Ces légistes qui avaient gouverné les rois anglais dès le douzième siècle, au treizième saint Louis, Alphonse X et Frédéric II, furent, sous le petit-fils de saint Louis les tyrans de la France. Ces chevaliers en droit, ces âmes de plomb et de fer, les Plasian, les Nogaret, les Marigni, procédèrent avec une horrible froideur dans leur imitation servile du droit romain et de fiscalité impériale. Les Pandectes étaient leur Bible, leur Évangile. Rien ne les troublait dès qu'ils pouvaient répondre à tort ou à droit: Scriptum est... Avec des textes, des citations, des falsifications, ils démolirent le moyen âge, pontificat, féodalité, chevalerie. Ils allèrent hardiment appréhender au corps le pape Boniface VIII; ils brûlèrent la croisade elle-même dans la personne des Templiers.
Ces cruels démolisseurs du moyen âge sont, il coûte de l'avouer, les fondateurs de l'ordre civil aux temps modernes. Ils organisent la centralisation monarchique. Ils jettent dans les provinces des baillis, des sénéchaux, des prévôts, des auditeurs, des tabellions, des procureurs du roi, des maîtres et peseurs de monnaie. Les forêts sont envahies par les verdiers, les gruiers royaux. Tous ces gens vont chicaner, décourager, détruire les juridictions féodales. Au centre de cette vaste toile d'araignée, siège le conseil des légistes sous le nom de parlement (fixé à Paris en 1302). Là, tout viendra peu à peu se perdre, s'amortir sous l'autorité royale. Ce droit laïque est surtout ennemi du droit ecclésiastique. Au besoin, les légistes appelleront à eux les bourgeois. Eux-mêmes ne sont pas autre chose, quoiqu'ils mendient l'anoblissement, tout en persécutant la noblesse.
Cette création du gouvernement coûtait certainement fort cher. Nous n'avons pas ici de détails suffisants; mais nous savons que les sergents des prévôts, c'est-à-dire les exécuteurs, les agents de cette administration si tyrannique à sa naissance, avaient d'abord, le sergent à cheval trois sols parisis, et plus tard six sols; le sergent à pied dix-huit deniers, etc. Voilà une armée judiciaire et administrative. Tout à l'heure vont venir des troupes mercenaires. Philippe-de-Valois aura à la fois plusieurs milliers d'arbalétriers génois. D'où tirer les sommes énormes que tout cela doit coûter? L'industrie n'est pas née encore. Cette société nouvelle se trouve déjà atteinte du mal dont mourut la société antique. Elle consomme sans produire. L'industrie et la richesse doivent sortir à la longue de l'ordre et de la sécurité. Mais cet ordre est si coûteux à établir, qu'on peut douter pendant longtemps s'il n'augmente pas les misères qu'il devait guérir.
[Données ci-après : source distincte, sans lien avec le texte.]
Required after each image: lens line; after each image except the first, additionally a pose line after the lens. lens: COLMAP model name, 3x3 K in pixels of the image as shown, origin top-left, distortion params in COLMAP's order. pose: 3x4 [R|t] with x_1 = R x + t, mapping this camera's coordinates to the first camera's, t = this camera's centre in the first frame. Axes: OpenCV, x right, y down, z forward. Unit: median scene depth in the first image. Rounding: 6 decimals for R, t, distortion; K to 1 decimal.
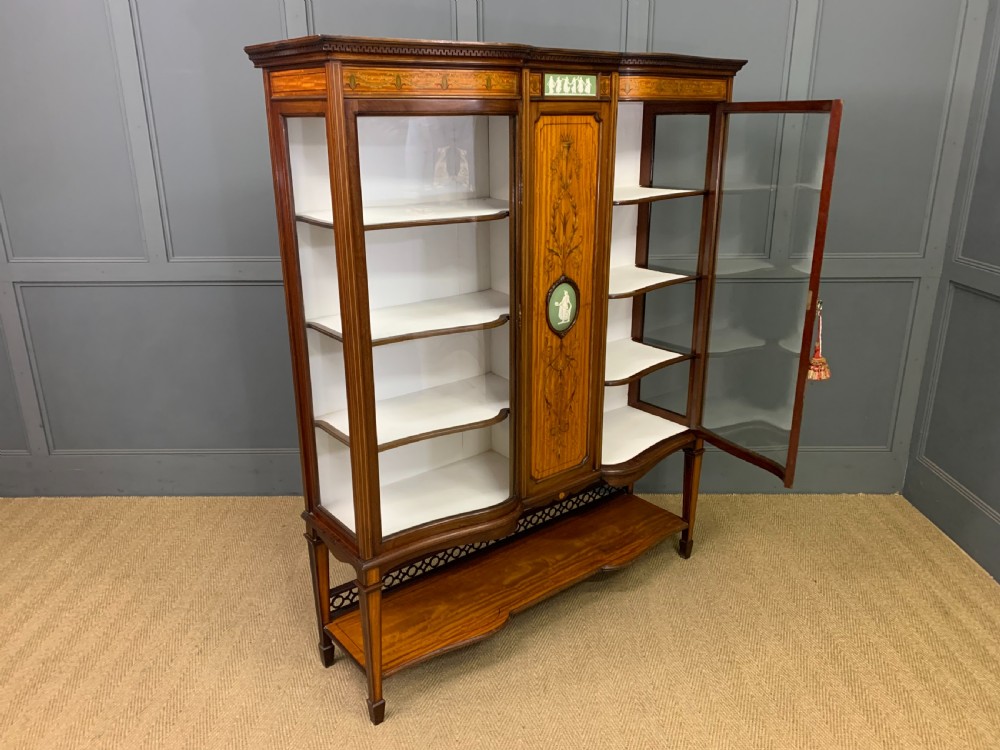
lens RADIAL K [[771.8, 0, 505.7], [0, 771.8, 375.2], [0, 0, 1]] dist [0.009474, 0.003902]
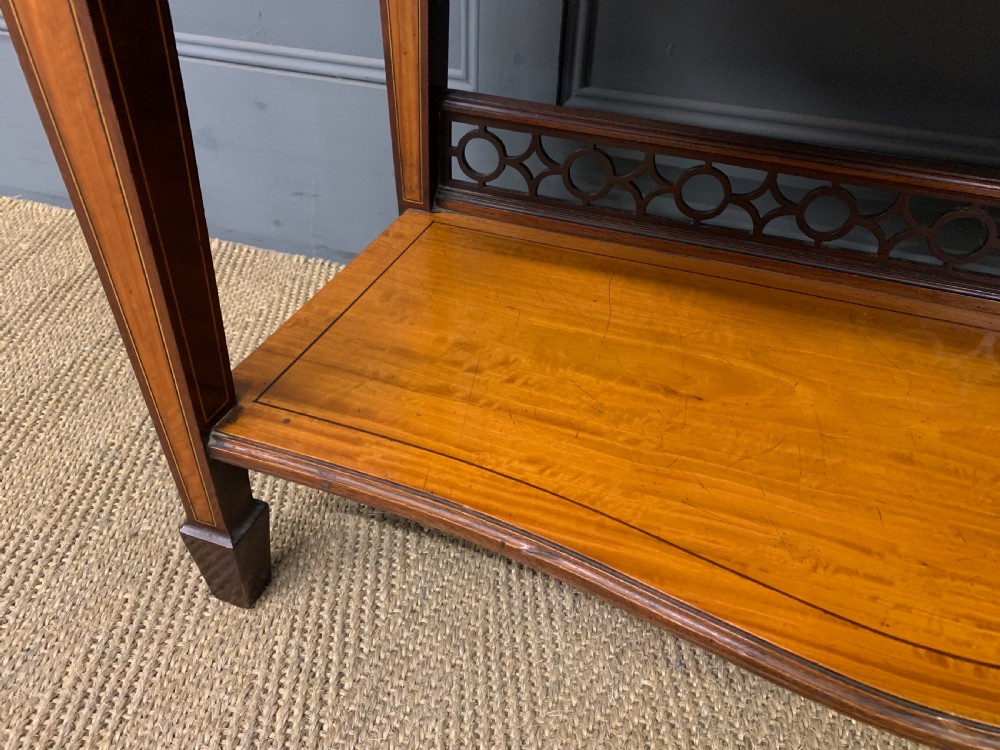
lens RADIAL K [[800.2, 0, 500.8], [0, 800.2, 375.9], [0, 0, 1]] dist [0.039132, -0.006587]
pose [[0.536106, 0.527832, -0.658774, 0.004422], [-0.304747, 0.848787, 0.432076, 0.259815], [0.787223, -0.030878, 0.615895, 0.915686]]
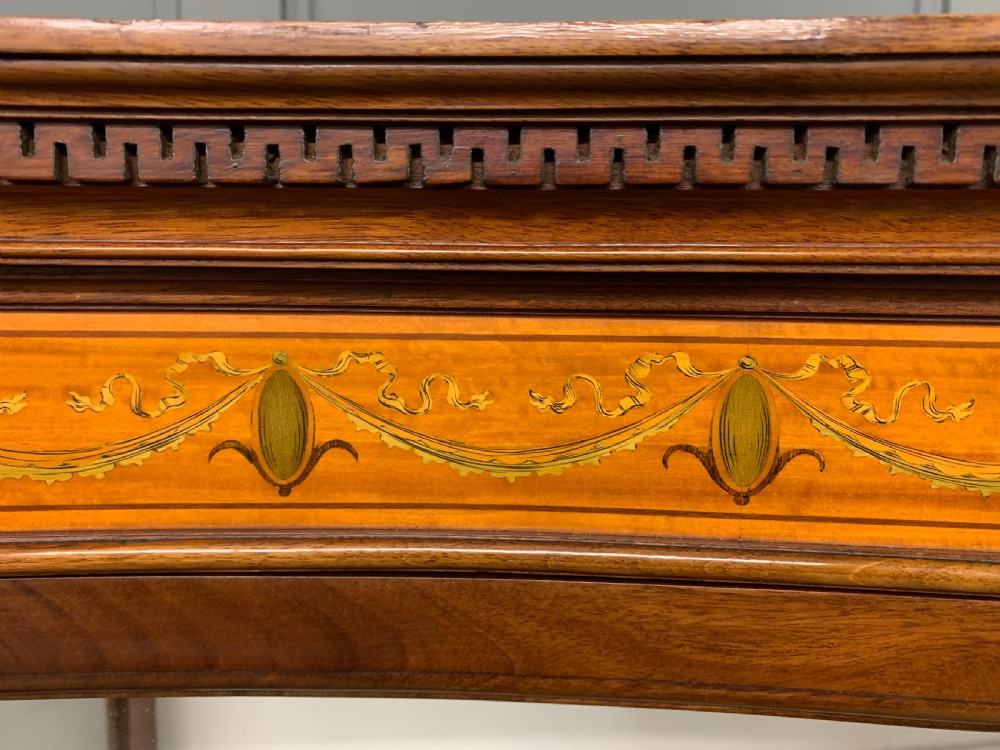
lens RADIAL K [[1386.1, 0, 501.0], [0, 1386.1, 397.4], [0, 0, 1]] dist [0.329481, -0.005939]
pose [[0.785487, 0.067551, -0.615181, 0.010489], [-0.203965, 0.966746, -0.154275, -0.282594], [0.584302, 0.246657, 0.773144, 0.676523]]
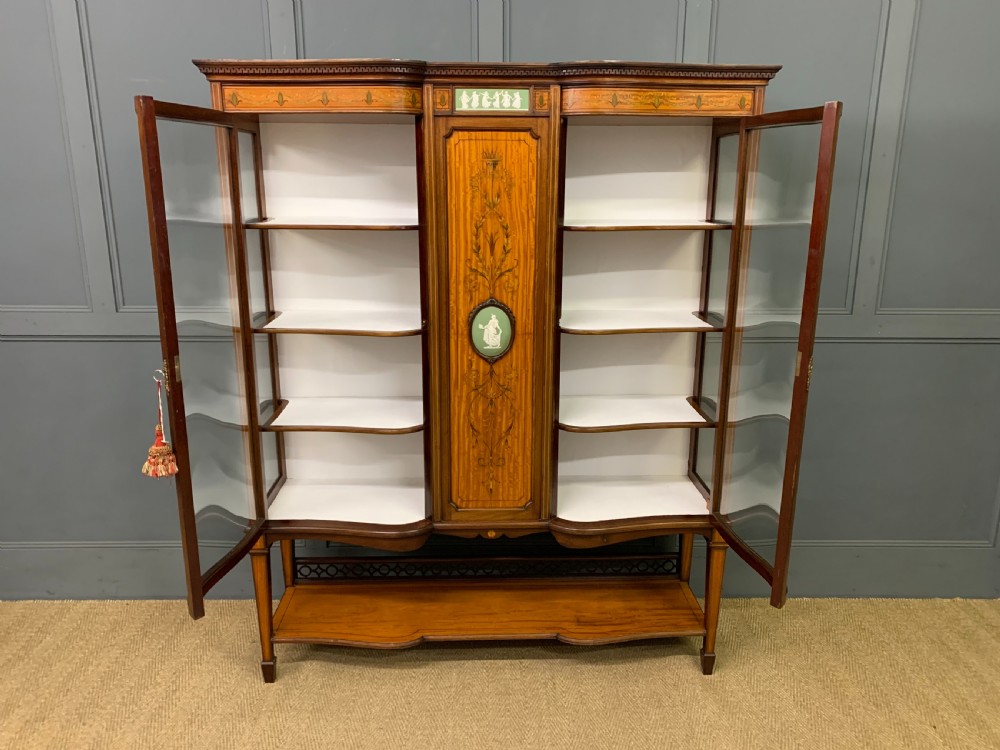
lens RADIAL K [[779.9, 0, 502.7], [0, 779.9, 374.0], [0, 0, 1]] dist [0.029677, -0.007565]
pose [[0.802571, 0.160498, -0.574561, 0.662118], [-0.198032, 0.980192, -0.002813, -0.037831], [0.562729, 0.116039, 0.818457, 0.232742]]
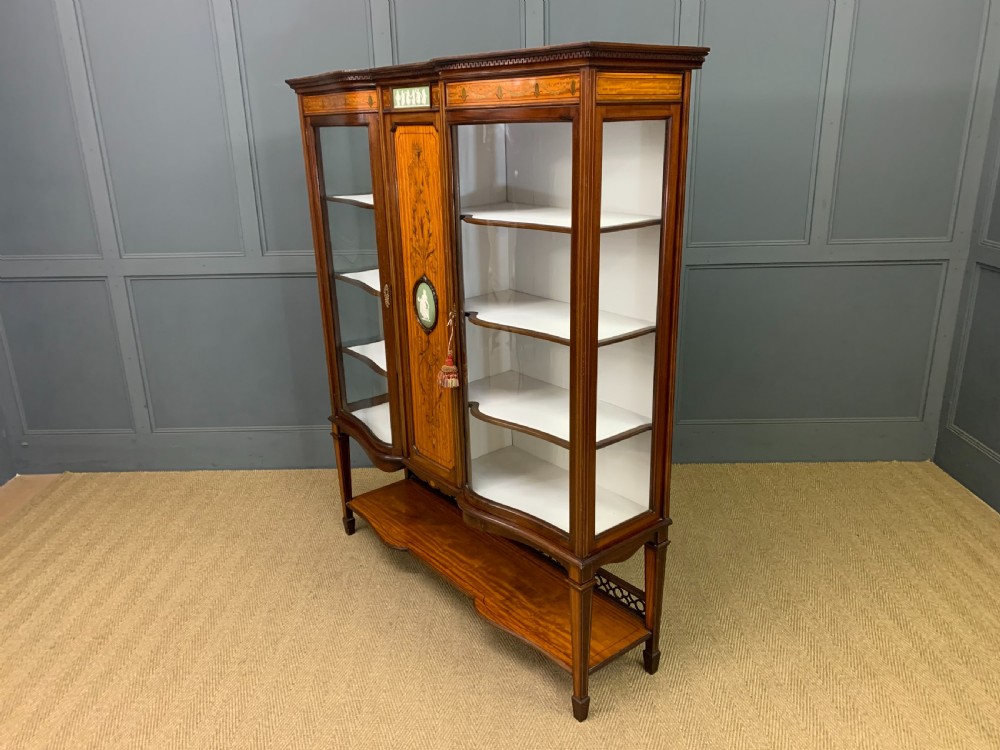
lens RADIAL K [[771.8, 0, 505.7], [0, 771.8, 375.2], [0, 0, 1]] dist [0.009474, 0.003902]
pose [[0.014527, 0.315443, -0.948833, 1.141741], [-0.301061, 0.906278, 0.296686, -0.357838], [0.953494, 0.281347, 0.108133, 1.042601]]
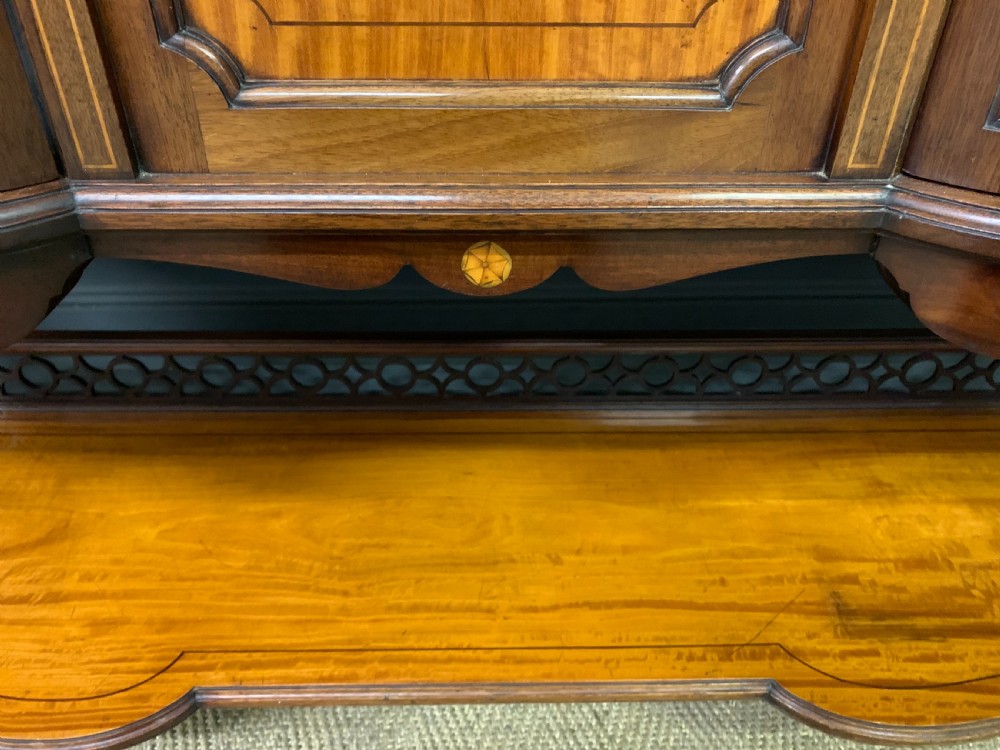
lens RADIAL K [[771.7, 0, 494.8], [0, 771.7, 359.5], [0, 0, 1]] dist [0.008230, -0.004597]
pose [[0.787496, 0.354174, -0.504392, 0.170340], [-0.203452, 0.921904, 0.329697, 0.137930], [0.581771, -0.157015, 0.798053, 0.978512]]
Une circonstance aggrave infiniment ces maux. Le seigneur du moyen âge payait ses serviteurs en terres, en produits de la terre; grands et petits, ils avaient place à sa table. La solde, c'était le repas du jour. L'immense machine du gouvernement royal qui substitue son mouvement compliqué aux mille mouvements naturels et simples du gouvernement féodal; cette machine, l'argent seul peut lui donner l'impulsion. Si cet élément vital manque à la nouvelle royauté, elle va périr, la monarchie se dissoudra, et toutes les parties retomberont dans l'isolement, dans la barbarie du gouvernement féodal.